Perhaps the most troubling development in Israel now is the collapse of its diplomatic imagination. Its faith in itself seems almost entirely a faith in its force. This is itself a strategic failure. The most perfect representative of this hopelessness is Benjamin Netanyahu, who cannot bring himself to say a good word about a two-state solution, which is the sole solution there can be, now or ever. He is for Palestinian economic development, which is fine but evasive. He warns about Iran, which is right but also evasive. The only peace process that interests Netanyahu is the one with Washington. Otherwise he and the rest of Israel’s intellectually paralyzed leadership are quite relieved to intone that there is "no partner," as if the insistence that there is no partner is not also a way of insuring that there is no partner; and soon, yet again, at a late hour, and mainly for the Americans, an Israeli government will try to shore up the weak but real partner it had all along in Ramallah…

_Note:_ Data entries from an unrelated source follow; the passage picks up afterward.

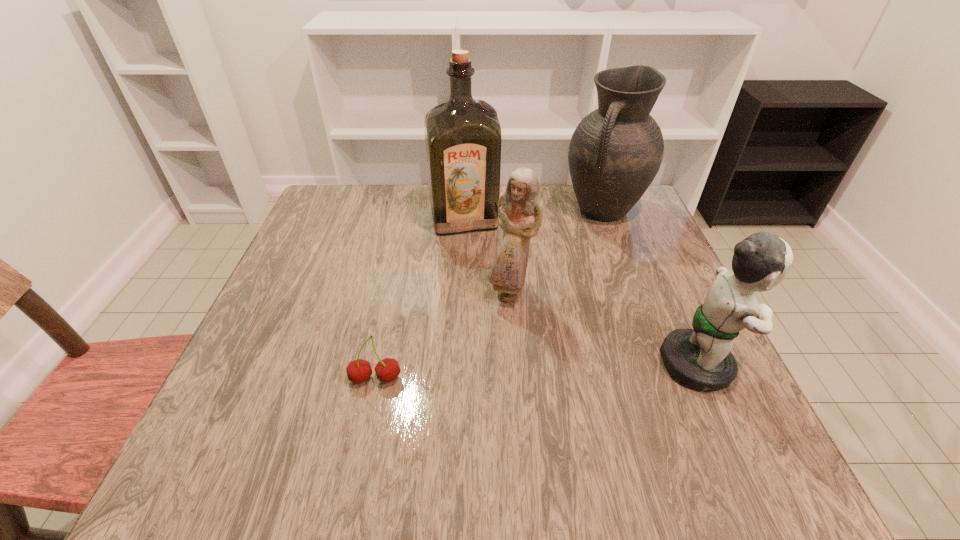
Identify the location of figurine located in the near edge section of the desktop. Image resolution: width=960 pixels, height=540 pixels. (701, 358).

At what (x,y) coordinates should I click in order to perform the action: click on figurine located in the right edge section of the desktop. Please return your answer as a coordinate pair (x, y). This screenshot has width=960, height=540. Looking at the image, I should click on (701, 358).

Image resolution: width=960 pixels, height=540 pixels. What are the coordinates of `pitcher that is at the right edge` in the screenshot? It's located at (615, 152).

At what (x,y) coordinates should I click in order to perform the action: click on object present at the far right corner. Please return your answer as a coordinate pair (x, y). Looking at the image, I should click on (615, 152).

Identify the location of object that is at the near right corner. (701, 358).

Locate an element on the screen. The image size is (960, 540). free space at the far edge of the desktop is located at coordinates (564, 209).

Locate an element on the screen. This screenshot has height=540, width=960. blank space at the near edge of the desktop is located at coordinates (440, 390).

Where is `free location at the left edge`? The image size is (960, 540). free location at the left edge is located at coordinates (261, 348).

Find the location of a particular element. This screenshot has height=540, width=960. vacant space at the right edge of the desktop is located at coordinates (678, 278).

Locate an element on the screen. The width and height of the screenshot is (960, 540). blank space at the far left corner is located at coordinates (355, 218).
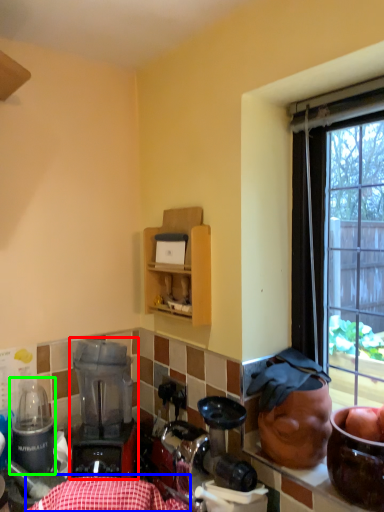
Question: Which object is the closest to the blender (highlighted by a red box)? Choose among these: tablecloth (highlighted by a blue box) or appliance (highlighted by a green box).

Choices:
 (A) tablecloth
 (B) appliance

Answer: (B)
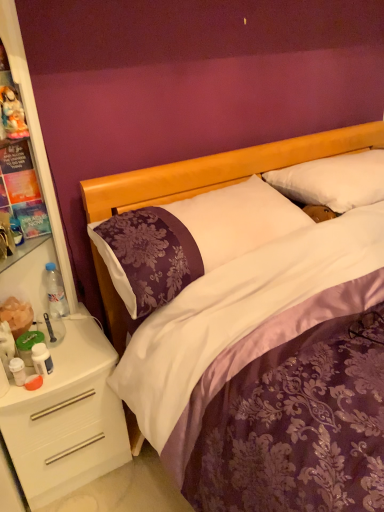
Find the location of `empty space that is ontop of white plastic drawer at lower left (from a real-world perspective)`. empty space that is ontop of white plastic drawer at lower left (from a real-world perspective) is located at coordinates (56, 354).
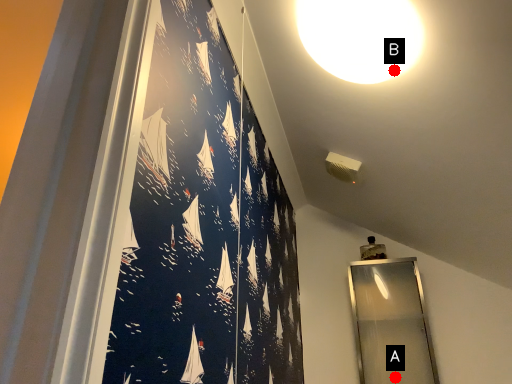
Question: Two points are circled on the image, labeled by A and B beside each circle. Which point is further to the camera?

All that said… he’s under no illusions about Hamas ("Hamas’s view of peace is loud and plain, and only a meretricious credulity can suggest otherwise"), readily admits that "Netanyahu’s fears are not all fantasies" and steers clear from a direct moral equivalency between the state of hate between the two sides ("There are racist rabbis in Israel, and may their matzah rise before their very eyes; but there are many more racist mullahs in Palestine and beyond"). As for Israel’s critics…

Israel’s critics, who are having the time of their life, have forgotten, or have chosen to forget, that unless sympathy for the predicament of the Palestinians is attended by sympathy for the predicament of the Israelis, it is not sympathy for peace. Anti-Zionism is not a contribution to the future. But here is Richard Falk, reporting to the United Nations Human Rights Council in Geneva that Israel’s use of force in Gaza was "potentially a crime against peace." A crime against peace! This is not the idea of a war crime, but the idea that war is a crime: is there any other state in the world that is arraigned for a want of pacifism? And those rockets from Gaza? Crimes against love, perhaps. And here is Roger Cohen in The New York Times, reporting glowingly and gullibly from Iran that its Jews are happy. He was there, so he knows. After all, they told him so. This is not quite of the same magnitude as, say, Owen Lattimore’s report on the merry workers of Kolyma, but it is of the same tradition of willing dupes, and ideological tourists, and politically inspired pseudo-empiricism. All this is not decent and not helpful.

So what to do?

I am reminded of David Ben-Gurion’s old prescription for meeting a multiplicity of dangers, and so I propose to fight Avigdor Lieberman as if there is no Richard Falk and Richard Falk as if there is no Avigdor Lieberman.